### DATA TO PROCESS
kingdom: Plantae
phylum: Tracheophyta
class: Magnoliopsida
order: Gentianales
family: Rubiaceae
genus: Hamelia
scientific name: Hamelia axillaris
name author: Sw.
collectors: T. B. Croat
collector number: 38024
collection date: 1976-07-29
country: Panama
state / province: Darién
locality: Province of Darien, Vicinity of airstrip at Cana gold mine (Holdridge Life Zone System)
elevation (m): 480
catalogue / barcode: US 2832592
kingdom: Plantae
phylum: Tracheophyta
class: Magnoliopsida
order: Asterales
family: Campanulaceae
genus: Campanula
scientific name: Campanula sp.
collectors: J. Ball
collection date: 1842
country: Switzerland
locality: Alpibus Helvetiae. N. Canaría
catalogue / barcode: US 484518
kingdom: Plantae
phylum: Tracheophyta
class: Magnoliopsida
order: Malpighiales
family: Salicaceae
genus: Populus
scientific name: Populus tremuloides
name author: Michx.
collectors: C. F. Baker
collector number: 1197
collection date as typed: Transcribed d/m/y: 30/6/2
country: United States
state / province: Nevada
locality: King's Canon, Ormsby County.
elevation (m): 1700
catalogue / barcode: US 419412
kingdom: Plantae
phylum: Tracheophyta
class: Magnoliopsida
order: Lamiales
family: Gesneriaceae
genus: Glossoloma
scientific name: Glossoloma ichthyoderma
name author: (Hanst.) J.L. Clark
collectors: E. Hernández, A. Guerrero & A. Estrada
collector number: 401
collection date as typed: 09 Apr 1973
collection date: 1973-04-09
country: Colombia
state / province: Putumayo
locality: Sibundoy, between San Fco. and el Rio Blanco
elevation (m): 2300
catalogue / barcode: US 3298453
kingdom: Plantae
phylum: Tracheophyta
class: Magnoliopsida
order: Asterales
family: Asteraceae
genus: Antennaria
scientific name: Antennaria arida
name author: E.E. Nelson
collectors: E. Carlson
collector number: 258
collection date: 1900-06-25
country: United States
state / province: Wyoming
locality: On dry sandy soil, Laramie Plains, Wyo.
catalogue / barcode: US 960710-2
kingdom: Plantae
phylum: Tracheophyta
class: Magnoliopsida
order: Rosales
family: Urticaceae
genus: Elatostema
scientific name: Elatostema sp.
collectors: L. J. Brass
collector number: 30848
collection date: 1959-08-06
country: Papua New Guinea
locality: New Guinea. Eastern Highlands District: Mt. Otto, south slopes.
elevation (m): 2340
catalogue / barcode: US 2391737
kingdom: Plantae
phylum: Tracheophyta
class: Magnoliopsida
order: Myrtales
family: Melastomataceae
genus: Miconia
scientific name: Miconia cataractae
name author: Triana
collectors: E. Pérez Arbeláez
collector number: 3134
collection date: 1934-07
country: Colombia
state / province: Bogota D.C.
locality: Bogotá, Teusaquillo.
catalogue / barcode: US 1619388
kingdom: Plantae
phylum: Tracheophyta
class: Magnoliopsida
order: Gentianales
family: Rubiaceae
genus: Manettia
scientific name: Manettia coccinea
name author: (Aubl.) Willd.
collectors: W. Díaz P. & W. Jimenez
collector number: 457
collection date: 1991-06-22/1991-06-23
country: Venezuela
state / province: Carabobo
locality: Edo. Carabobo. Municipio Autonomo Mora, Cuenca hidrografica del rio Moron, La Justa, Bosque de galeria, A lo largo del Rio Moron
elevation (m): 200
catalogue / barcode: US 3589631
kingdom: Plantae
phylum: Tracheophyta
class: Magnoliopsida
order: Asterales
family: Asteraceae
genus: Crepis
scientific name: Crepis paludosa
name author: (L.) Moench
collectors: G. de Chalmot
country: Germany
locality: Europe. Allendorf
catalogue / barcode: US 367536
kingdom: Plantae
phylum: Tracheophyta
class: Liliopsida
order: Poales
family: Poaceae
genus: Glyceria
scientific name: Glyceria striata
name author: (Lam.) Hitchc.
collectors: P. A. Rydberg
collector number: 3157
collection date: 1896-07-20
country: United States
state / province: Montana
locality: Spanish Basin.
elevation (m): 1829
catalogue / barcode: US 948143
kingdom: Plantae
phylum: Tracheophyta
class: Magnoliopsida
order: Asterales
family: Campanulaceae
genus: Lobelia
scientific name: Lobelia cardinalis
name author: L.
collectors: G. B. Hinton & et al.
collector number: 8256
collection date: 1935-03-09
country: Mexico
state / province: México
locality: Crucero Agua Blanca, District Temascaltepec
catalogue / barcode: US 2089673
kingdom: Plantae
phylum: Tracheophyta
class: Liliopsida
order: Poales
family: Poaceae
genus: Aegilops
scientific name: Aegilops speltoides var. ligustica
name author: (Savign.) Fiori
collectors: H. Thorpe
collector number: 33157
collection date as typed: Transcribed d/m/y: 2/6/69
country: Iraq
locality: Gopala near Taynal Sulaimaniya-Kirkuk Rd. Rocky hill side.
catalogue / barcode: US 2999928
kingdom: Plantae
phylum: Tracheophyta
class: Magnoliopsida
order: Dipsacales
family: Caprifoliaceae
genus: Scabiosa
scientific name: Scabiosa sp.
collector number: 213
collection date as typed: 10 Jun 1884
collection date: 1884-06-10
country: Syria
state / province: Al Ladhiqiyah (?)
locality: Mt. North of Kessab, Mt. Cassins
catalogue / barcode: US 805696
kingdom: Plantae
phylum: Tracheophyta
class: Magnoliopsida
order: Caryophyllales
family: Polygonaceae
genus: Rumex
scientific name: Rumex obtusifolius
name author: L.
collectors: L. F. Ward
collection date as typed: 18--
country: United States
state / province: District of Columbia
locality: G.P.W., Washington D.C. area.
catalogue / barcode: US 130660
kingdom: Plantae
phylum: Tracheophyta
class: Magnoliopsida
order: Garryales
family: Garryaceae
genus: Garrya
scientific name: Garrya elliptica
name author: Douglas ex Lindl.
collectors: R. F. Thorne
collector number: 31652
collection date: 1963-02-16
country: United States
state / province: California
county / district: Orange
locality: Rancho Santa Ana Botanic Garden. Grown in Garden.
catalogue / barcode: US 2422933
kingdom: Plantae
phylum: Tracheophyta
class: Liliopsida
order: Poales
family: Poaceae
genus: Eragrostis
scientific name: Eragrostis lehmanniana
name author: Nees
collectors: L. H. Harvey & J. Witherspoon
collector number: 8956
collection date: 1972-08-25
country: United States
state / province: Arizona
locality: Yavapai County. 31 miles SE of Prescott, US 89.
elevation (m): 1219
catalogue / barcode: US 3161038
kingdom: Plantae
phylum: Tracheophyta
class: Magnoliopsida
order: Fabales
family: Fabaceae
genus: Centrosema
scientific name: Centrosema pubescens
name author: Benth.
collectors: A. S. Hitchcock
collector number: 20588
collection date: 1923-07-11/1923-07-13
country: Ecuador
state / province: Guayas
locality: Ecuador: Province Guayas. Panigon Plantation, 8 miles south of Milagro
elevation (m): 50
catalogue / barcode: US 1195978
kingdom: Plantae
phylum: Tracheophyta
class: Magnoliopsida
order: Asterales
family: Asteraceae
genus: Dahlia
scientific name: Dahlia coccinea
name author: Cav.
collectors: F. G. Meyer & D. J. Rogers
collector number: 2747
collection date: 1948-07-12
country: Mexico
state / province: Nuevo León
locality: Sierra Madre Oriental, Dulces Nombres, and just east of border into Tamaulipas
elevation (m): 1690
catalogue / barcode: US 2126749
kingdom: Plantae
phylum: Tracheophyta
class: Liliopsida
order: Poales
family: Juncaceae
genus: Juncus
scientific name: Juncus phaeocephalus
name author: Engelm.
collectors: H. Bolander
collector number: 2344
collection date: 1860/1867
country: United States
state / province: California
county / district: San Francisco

### TO BE DONE
Turn all of the lines above into a numbered list, leaving out any blank lines.

### ANSWER
1. kingdom: Plantae
2. phylum: Tracheophyta
3. class: Magnoliopsida
4. order: Gentianales
5. family: Rubiaceae
6. genus: Hamelia
7. scientific name: Hamelia axillaris
8. name author: Sw.
9. collectors: T. B. Croat
10. collector number: 38024
11. collection date: 1976-07-29
12. country: Panama
13. state / province: Darién
14. locality: Province of Darien, Vicinity of airstrip at Cana gold mine (Holdridge Life Zone System)
15. elevation (m): 480
16. catalogue / barcode: US 2832592
17. kingdom: Plantae
18. phylum: Tracheophyta
19. class: Magnoliopsida
20. order: Asterales
21. family: Campanulaceae
22. genus: Campanula
23. scientific name: Campanula sp.
24. collectors: J. Ball
25. collection date: 1842
26. country: Switzerland
27. locality: Alpibus Helvetiae. N. Canaría
28. catalogue / barcode: US 484518
29. kingdom: Plantae
30. phylum: Tracheophyta
31. class: Magnoliopsida
32. order: Malpighiales
33. family: Salicaceae
34. genus: Populus
35. scientific name: Populus tremuloides
36. name author: Michx.
37. collectors: C. F. Baker
38. collector number: 1197
39. collection date as typed: Transcribed d/m/y: 30/6/2
40. country: United States
41. state / province: Nevada
42. locality: King's Canon, Ormsby County.
43. elevation (m): 1700
44. catalogue / barcode: US 419412
45. kingdom: Plantae
46. phylum: Tracheophyta
47. class: Magnoliopsida
48. order: Lamiales
49. family: Gesneriaceae
50. genus: Glossoloma
51. scientific name: Glossoloma ichthyoderma
52. name author: (Hanst.) J.L. Clark
53. collectors: E. Hernández, A. Guerrero & A. Estrada
54. collector number: 401
55. collection date as typed: 09 Apr 1973
56. collection date: 1973-04-09
57. country: Colombia
58. state / province: Putumayo
59. locality: Sibundoy, between San Fco. and el Rio Blanco
60. elevation (m): 2300
61. catalogue / barcode: US 3298453
62. kingdom: Plantae
63. phylum: Tracheophyta
64. class: Magnoliopsida
65. order: Asterales
66. family: Asteraceae
67. genus: Antennaria
68. scientific name: Antennaria arida
69. name author: E.E. Nelson
70. collectors: E. Carlson
71. collector number: 258
72. collection date: 1900-06-25
73. country: United States
74. state / province: Wyoming
75. locality: On dry sandy soil, Laramie Plains, Wyo.
76. catalogue / barcode: US 960710-2
77. kingdom: Plantae
78. phylum: Tracheophyta
79. class: Magnoliopsida
80. order: Rosales
81. family: Urticaceae
82. genus: Elatostema
83. scientific name: Elatostema sp.
84. collectors: L. J. Brass
85. collector number: 30848
86. collection date: 1959-08-06
87. country: Papua New Guinea
88. locality: New Guinea. Eastern Highlands District: Mt. Otto, south slopes.
89. elevation (m): 2340
90. catalogue / barcode: US 2391737
91. kingdom: Plantae
92. phylum: Tracheophyta
93. class: Magnoliopsida
94. order: Myrtales
95. family: Melastomataceae
96. genus: Miconia
97. scientific name: Miconia cataractae
98. name author: Triana
99. collectors: E. Pérez Arbeláez
100. collector number: 3134
101. collection date: 1934-07
102. country: Colombia
103. state / province: Bogota D.C.
104. locality: Bogotá, Teusaquillo.
105. catalogue / barcode: US 1619388
106. kingdom: Plantae
107. phylum: Tracheophyta
108. class: Magnoliopsida
109. order: Gentianales
110. family: Rubiaceae
111. genus: Manettia
112. scientific name: Manettia coccinea
113. name author: (Aubl.) Willd.
114. collectors: W. Díaz P. & W. Jimenez
115. collector number: 457
116. collection date: 1991-06-22/1991-06-23
117. country: Venezuela
118. state / province: Carabobo
119. locality: Edo. Carabobo. Municipio Autonomo Mora, Cuenca hidrografica del rio Moron, La Justa, Bosque de galeria, A lo largo del Rio Moron
120. elevation (m): 200
121. catalogue / barcode: US 3589631
122. kingdom: Plantae
123. phylum: Tracheophyta
124. class: Magnoliopsida
125. order: Asterales
126. family: Asteraceae
127. genus: Crepis
128. scientific name: Crepis paludosa
129. name author: (L.) Moench
130. collectors: G. de Chalmot
131. country: Germany
132. locality: Europe. Allendorf
133. catalogue / barcode: US 367536
134. kingdom: Plantae
135. phylum: Tracheophyta
136. class: Liliopsida
137. order: Poales
138. family: Poaceae
139. genus: Glyceria
140. scientific name: Glyceria striata
141. name author: (Lam.) Hitchc.
142. collectors: P. A. Rydberg
143. collector number: 3157
144. collection date: 1896-07-20
145. country: United States
146. state / province: Montana
147. locality: Spanish Basin.
148. elevation (m): 1829
149. catalogue / barcode: US 948143
150. kingdom: Plantae
151. phylum: Tracheophyta
152. class: Magnoliopsida
153. order: Asterales
154. family: Campanulaceae
155. genus: Lobelia
156. scientific name: Lobelia cardinalis
157. name author: L.
158. collectors: G. B. Hinton & et al.
159. collector number: 8256
160. collection date: 1935-03-09
161. country: Mexico
162. state / province: México
163. locality: Crucero Agua Blanca, District Temascaltepec
164. catalogue / barcode: US 2089673
165. kingdom: Plantae
166. phylum: Tracheophyta
167. class: Liliopsida
168. order: Poales
169. family: Poaceae
170. genus: Aegilops
171. scientific name: Aegilops speltoides var. ligustica
172. name author: (Savign.) Fiori
173. collectors: H. Thorpe
174. collector number: 33157
175. collection date as typed: Transcribed d/m/y: 2/6/69
176. country: Iraq
177. locality: Gopala near Taynal Sulaimaniya-Kirkuk Rd. Rocky hill side.
178. catalogue / barcode: US 2999928
179. kingdom: Plantae
180. phylum: Tracheophyta
181. class: Magnoliopsida
182. order: Dipsacales
183. family: Caprifoliaceae
184. genus: Scabiosa
185. scientific name: Scabiosa sp.
186. collector number: 213
187. collection date as typed: 10 Jun 1884
188. collection date: 1884-06-10
189. country: Syria
190. state / province: Al Ladhiqiyah (?)
191. locality: Mt. North of Kessab, Mt. Cassins
192. catalogue / barcode: US 805696
193. kingdom: Plantae
194. phylum: Tracheophyta
195. class: Magnoliopsida
196. order: Caryophyllales
197. family: Polygonaceae
198. genus: Rumex
199. scientific name: Rumex obtusifolius
200. name author: L.
201. collectors: L. F. Ward
202. collection date as typed: 18--
203. country: United States
204. state / province: District of Columbia
205. locality: G.P.W., Washington D.C. area.
206. catalogue / barcode: US 130660
207. kingdom: Plantae
208. phylum: Tracheophyta
209. class: Magnoliopsida
210. order: Garryales
211. family: Garryaceae
212. genus: Garrya
213. scientific name: Garrya elliptica
214. name author: Douglas ex Lindl.
215. collectors: R. F. Thorne
216. collector number: 31652
217. collection date: 1963-02-16
218. country: United States
219. state / province: California
220. county / district: Orange
221. locality: Rancho Santa Ana Botanic Garden. Grown in Garden.
222. catalogue / barcode: US 2422933
223. kingdom: Plantae
224. phylum: Tracheophyta
225. class: Liliopsida
226. order: Poales
227. family: Poaceae
228. genus: Eragrostis
229. scientific name: Eragrostis lehmanniana
230. name author: Nees
231. collectors: L. H. Harvey & J. Witherspoon
232. collector number: 8956
233. collection date: 1972-08-25
234. country: United States
235. state / province: Arizona
236. locality: Yavapai County. 31 miles SE of Prescott, US 89.
237. elevation (m): 1219
238. catalogue / barcode: US 3161038
239. kingdom: Plantae
240. phylum: Tracheophyta
241. class: Magnoliopsida
242. order: Fabales
243. family: Fabaceae
244. genus: Centrosema
245. scientific name: Centrosema pubescens
246. name author: Benth.
247. collectors: A. S. Hitchcock
248. collector number: 20588
249. collection date: 1923-07-11/1923-07-13
250. country: Ecuador
251. state / province: Guayas
252. locality: Ecuador: Province Guayas. Panigon Plantation, 8 miles south of Milagro
253. elevation (m): 50
254. catalogue / barcode: US 1195978
255. kingdom: Plantae
256. phylum: Tracheophyta
257. class: Magnoliopsida
258. order: Asterales
259. family: Asteraceae
260. genus: Dahlia
261. scientific name: Dahlia coccinea
262. name author: Cav.
263. collectors: F. G. Meyer & D. J. Rogers
264. collector number: 2747
265. collection date: 1948-07-12
266. country: Mexico
267. state / province: Nuevo León
268. locality: Sierra Madre Oriental, Dulces Nombres, and just east of border into Tamaulipas
269. elevation (m): 1690
270. catalogue / barcode: US 2126749
271. kingdom: Plantae
272. phylum: Tracheophyta
273. class: Liliopsida
274. order: Poales
275. family: Juncaceae
276. genus: Juncus
277. scientific name: Juncus phaeocephalus
278. name author: Engelm.
279. collectors: H. Bolander
280. collector number: 2344
281. collection date: 1860/1867
282. country: United States
283. state / province: California
284. county / district: San Francisco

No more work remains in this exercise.